Du côté du fabricant, le couple IoT et big data peut lui apporter un formidable feedback sur la façon dont ses produits sont utilisés. Il en tiendra compte dans la conception de la génération suivante. De nouveaux modèles commerciaux peuvent, par ailleurs, émerger comme la facturation à l’usage plutôt que de proposer la propriété d’un équipement amortissable sur X années.

Un coup d’arrêt au taylorisme

L’autre grande avancée de l’usine du futur, c’est la fabrication additive, l’appellation de l’impression 3D dans l’industrie. Additive, car elle procède par dépôt de matière et non par retrait comme avec l’usinage. Ce qui permet de créer de petites séries de pièces personnalisées avec des formes inédites. Un coup d’arrêt à la production de masse chère au taylorisme.

La fabrication additive libère d’autant plus la création que la palette des matières « imprimables » s’élargit avec l’acier, le bronze, le cuivre, la céramique, la cire ou le textile. Pour répondre au désir de « customisation » des consommateurs, les acteurs du manufacturing peuvent proposer des chaussures sur mesure ou des montures de lunettes à façon.

Mais cette tendance concerne aussi l’industrie lourde. Comme l’illustre cette vidéo futuriste, Peugeot PSA entend parvenir à une chaîne de traitement sans couture, de la vente à la supply chain. Au moment de la commande, le client émet ses souhaits de personnalisation. Dès que l’ordre est passé, la fabrication du véhicule peut commencer. Le client reçoit alors une notification avec la date de livraison estimée.

PSA, Airbus, La SNCF, Air Liquide… sur les rangs

Le constructeur automobile n’est pas le seul à exposer sa vision de la digital factory. Airbus, Michelin, Total ou Engie communiquent beaucoup sur le sujet. Et des réalisations concrètes sont à l’œuvre. En janvier dernier, Air Liquide a inauguré son centre d’opération à distance dans la banlieue lyonnaise. D’ici la fin de l’année, il contrôlera et optimisera la production des 22 usines françaises du fournisseur de gaz industriel.

L’équipementier aéronautique Safran a, lui, créé dès 2015 une entité dédiée au big data. Objectif principal : anticiper les besoins de maintenance d’un moteur d’avion afin d’allonger la durée de vie du moteur tout en réduisant ses coûts d’entretien.

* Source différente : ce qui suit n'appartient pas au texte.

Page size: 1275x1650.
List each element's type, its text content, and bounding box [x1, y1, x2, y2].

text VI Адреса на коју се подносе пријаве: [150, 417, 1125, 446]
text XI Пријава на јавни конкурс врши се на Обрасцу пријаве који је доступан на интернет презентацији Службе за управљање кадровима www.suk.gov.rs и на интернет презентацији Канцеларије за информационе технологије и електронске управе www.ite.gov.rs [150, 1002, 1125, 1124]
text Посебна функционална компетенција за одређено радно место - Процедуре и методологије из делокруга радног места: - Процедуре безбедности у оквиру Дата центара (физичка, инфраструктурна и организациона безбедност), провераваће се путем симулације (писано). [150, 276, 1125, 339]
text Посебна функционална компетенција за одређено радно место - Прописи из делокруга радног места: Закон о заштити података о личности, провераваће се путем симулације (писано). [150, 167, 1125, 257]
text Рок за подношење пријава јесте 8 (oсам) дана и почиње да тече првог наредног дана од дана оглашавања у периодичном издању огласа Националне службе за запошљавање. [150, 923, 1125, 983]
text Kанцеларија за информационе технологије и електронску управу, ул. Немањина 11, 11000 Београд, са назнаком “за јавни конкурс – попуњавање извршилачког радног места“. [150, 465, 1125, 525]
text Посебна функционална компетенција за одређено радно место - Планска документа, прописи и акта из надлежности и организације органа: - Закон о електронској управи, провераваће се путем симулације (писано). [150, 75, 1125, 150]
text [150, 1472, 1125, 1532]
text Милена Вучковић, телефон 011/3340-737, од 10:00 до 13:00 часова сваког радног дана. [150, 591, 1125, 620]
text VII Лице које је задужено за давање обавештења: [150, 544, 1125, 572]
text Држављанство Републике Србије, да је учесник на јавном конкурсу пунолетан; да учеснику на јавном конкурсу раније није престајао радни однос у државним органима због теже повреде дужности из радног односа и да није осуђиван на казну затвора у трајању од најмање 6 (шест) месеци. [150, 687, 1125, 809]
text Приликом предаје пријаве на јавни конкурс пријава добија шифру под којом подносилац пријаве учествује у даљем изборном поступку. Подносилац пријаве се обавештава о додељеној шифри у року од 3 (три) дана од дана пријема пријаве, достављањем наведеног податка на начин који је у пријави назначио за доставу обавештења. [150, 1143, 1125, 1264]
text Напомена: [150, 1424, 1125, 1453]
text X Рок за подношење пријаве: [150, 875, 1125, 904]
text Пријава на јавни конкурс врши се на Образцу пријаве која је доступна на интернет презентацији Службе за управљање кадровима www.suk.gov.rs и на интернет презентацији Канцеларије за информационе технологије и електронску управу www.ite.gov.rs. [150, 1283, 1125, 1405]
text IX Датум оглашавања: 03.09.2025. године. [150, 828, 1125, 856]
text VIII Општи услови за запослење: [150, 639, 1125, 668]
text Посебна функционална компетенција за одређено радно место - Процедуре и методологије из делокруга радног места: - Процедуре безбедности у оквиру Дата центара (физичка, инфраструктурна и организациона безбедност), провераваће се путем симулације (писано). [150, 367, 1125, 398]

La SNCF s’est, elle, lancée depuis trois ans dans un vaste plan d’« internet industriel ». Il porte, bien sûr, sur la maintenance prédictive des rames et des installations pour anticiper les pannes de climatisation ou les fameuses ruptures de caténaires, véritables hantises des usagers.

Le big data aide aussi le groupe ferroviaire à éviter les retards liés à une obstruction de la voie ferrée liée à un arbre tombé ou une végétation trop luxuriante. La croissance de cette végétation peut être prédite à partir de l’analyse d’images prises par des drones et à d’autres données de type météo.

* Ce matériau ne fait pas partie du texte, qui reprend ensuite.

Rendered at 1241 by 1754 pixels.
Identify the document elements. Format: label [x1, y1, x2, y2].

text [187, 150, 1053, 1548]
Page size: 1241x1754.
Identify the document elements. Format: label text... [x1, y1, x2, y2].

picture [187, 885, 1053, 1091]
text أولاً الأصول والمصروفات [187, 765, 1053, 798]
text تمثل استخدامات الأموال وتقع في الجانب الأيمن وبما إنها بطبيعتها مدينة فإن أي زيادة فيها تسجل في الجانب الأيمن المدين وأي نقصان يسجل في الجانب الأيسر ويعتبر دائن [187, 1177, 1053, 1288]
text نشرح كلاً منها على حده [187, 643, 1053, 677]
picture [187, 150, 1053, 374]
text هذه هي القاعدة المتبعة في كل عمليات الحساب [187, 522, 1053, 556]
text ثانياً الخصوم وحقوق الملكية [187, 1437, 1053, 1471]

Revers de la médaille, en se digitalisant, l’industrie augmente son exposition aux risques. En 2014, une aciérie allemande subissait une cyberattaque lors de l’opération « Heartbleed » qui exploitait une faille système. Tout récemment, le « rançongiciel » WannaCry a, entre autres, touché l'usine Renault de Douai. Pour qu’elle ait un futur, l’usine devra faire de la cybersécurité une préoccupation de tous les moments.